#### [Records to process]

Segment Open

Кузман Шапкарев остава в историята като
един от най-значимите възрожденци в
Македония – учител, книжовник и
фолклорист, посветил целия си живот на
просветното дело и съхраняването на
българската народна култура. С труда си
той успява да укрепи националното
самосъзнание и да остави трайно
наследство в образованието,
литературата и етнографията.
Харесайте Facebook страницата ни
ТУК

Segment Closed
Segment Open

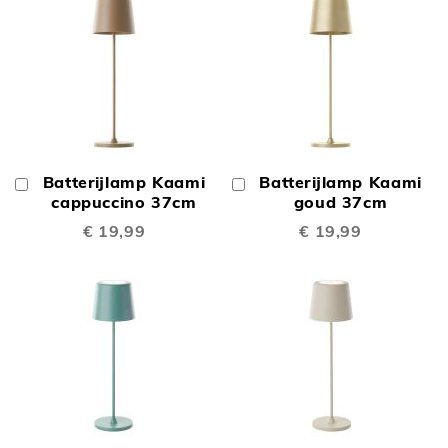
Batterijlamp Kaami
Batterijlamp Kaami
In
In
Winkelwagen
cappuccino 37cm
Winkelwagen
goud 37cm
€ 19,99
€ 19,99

Segment Closed
Segment Open

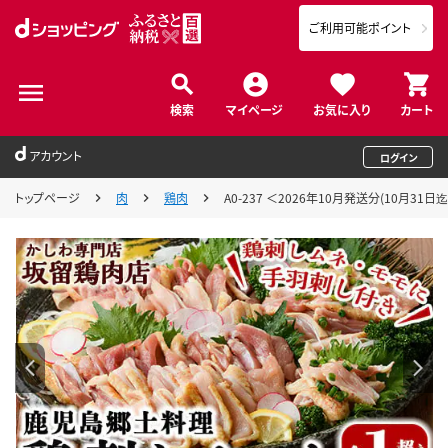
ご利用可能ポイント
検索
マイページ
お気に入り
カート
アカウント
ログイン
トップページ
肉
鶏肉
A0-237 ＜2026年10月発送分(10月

Segment Closed

#### [Exercise details]
Please repeat the lines from the line with "Кузман Шапкарев остава в историята като" to the line with "той успява да укрепи националното", including both of those lines, and change nothing in them.

#### [Problem solution]
Кузман Шапкарев остава в историята като
един от най-значимите възрожденци в
Македония – учител, книжовник и
фолклорист, посветил целия си живот на
просветното дело и съхраняването на
българската народна култура. С труда си
той успява да укрепи националното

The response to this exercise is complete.